What is your favorite item in your workspace?
I like the sitting chair and ottoman because they were my grandparents and sitting there always brings back memories to me of my childhood. I get to think a bit about my journey through life when I’m there. I also appreciate the plywood shelving that my father-in-law and I built. The space is more comfortable and functional because of those shelves. Software is so temporary, so it’s nice to see and use something I’ve made in the real world, every day.
How do you spark creativity?
The majority of design work is the prep: gathering/reviewing insights, looking to see what else is out there, and just thinking about the problem space for a bit. Once that’s done, it comes down to blocking out uninterrupted time, turning on some music, and putting one foot in front of the other. Paint in broad brush strokes initially and go wide. I keep in mind the areas that’ll need more love and attention in future passes on the work and not let those distract from getting the bulk of the direction fleshed out. This approach works no matter what you’re creating in the world.

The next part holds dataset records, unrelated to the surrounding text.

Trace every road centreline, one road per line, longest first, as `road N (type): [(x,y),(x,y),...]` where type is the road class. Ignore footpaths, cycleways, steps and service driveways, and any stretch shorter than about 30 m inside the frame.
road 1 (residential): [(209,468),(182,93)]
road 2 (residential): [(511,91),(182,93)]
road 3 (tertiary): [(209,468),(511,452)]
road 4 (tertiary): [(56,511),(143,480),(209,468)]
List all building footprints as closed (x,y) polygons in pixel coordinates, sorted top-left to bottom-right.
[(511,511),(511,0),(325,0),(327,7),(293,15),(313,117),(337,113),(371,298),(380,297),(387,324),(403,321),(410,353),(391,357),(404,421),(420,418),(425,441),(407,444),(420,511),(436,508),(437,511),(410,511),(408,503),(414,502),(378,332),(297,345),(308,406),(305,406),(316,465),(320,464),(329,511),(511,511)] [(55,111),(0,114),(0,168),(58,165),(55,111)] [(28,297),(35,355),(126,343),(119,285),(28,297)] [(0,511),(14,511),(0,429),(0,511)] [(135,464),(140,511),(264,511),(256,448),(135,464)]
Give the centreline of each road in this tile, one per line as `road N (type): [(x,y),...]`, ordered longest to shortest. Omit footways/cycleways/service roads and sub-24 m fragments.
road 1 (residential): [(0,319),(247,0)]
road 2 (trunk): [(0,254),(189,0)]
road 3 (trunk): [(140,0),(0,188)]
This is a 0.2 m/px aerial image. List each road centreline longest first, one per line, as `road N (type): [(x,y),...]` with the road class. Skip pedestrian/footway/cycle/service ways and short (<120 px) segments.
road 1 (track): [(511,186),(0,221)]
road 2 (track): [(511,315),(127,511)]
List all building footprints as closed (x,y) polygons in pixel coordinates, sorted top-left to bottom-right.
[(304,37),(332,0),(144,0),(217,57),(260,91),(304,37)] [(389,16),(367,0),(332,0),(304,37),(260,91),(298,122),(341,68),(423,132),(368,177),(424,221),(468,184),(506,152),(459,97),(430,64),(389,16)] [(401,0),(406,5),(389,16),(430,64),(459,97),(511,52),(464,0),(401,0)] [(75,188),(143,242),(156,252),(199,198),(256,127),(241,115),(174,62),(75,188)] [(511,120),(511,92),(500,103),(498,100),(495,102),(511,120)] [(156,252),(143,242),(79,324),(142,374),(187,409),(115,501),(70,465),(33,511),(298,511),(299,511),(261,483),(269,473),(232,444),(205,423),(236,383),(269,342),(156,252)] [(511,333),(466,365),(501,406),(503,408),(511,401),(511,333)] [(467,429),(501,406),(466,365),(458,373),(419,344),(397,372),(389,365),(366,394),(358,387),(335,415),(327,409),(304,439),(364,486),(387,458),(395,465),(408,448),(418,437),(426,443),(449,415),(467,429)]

How do you keep the work-life balance with so many projects going on at once?
We’re all responsible for creating our own boundaries. I frequently question the boundaries I’ve drawn between the different parts of my life. I’m grateful for many things: the problems I work on, the incredible people I get to work with, and most importantly: my family. They’re the team that’ll be with me as long as I’m here. Understanding that helps with how I think about how I spend my time. I block my calendar aggressively including plenty of DNS time for family or non-work events.